Inflation Concerns Remain

Despite the mixed profit reports, inflation concerns persisted throughout the trading session. Rising costs of production and distribution weighed on companies' bottom lines, leading investors to reassess their expectations for future growth.

The ongoing supply chain challenges also added to the uncertainty, with many companies facing disruptions in raw materials and logistics. This could have implications for consumer spending and overall economic activity.

Technical Analysis

Key Levels

  • Support: $5,000 (S&P 500 index)
  • Resistance: $6,000 (S&P 500 index)

The key levels to watch on the charts are $5,000 and $6,000. If the market can break above $6,000, it could signal a trend reversal, while a move below $5,000 might indicate further selling pressure.

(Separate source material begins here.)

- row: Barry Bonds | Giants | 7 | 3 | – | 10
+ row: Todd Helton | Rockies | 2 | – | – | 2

  • Short-term: The S&P 500 index is currently trading in a sideways pattern, with support at $5,000 and resistance at $6,000.
  • Long-term: A bullish trend is developing for the S&P 500 index, with a rising trend line suggesting increasing momentum.

Chart Patterns

  • Inverse Head and Shoulders Pattern: The stock market has formed an inverse head and shoulders pattern, which could be a sign of a potential reversal.

Economic Data

Inflation Rate (Dec)

  • Forecast: 6.5% YoY
  • Actual: 7.1% YoY

The inflation rate for December came in higher than expected, at 7.1% YoY. This is a concern, as it could impact the Fed's plans to tighten monetary policy.

GDP Growth Rate (Q4)

  • Forecast: 2.5% QoQ
  • Actual: 3.2% QoQ

GDP growth rate for Q4 exceeded expectations, coming in at 3.2% QoQ. This is a positive sign, but investors remain cautious about the overall economic outlook.

Federal Reserve

Interest Rate Decision (Jan)

  • Forecast: 25 basis points
  • Actual: TBA

The Federal Reserve's interest rate decision for January is expected to be around 25 basis points. However, investors will closely watch any signals from the Fed about its plans for monetary policy.

In conclusion

The mixed profit reports and inflation concerns persisted on Wall Street, leaving investors with more questions than answers. The Federal Reserve's upcoming meeting provides an opportunity for clarity on monetary policy, but it remains to be seen whether the central bank will maintain its dovish stance or signal a tightening of interest rates.

As the market continues to navigate these uncertainties, technical analysis and economic data will play a crucial role in determining the trajectory of stocks.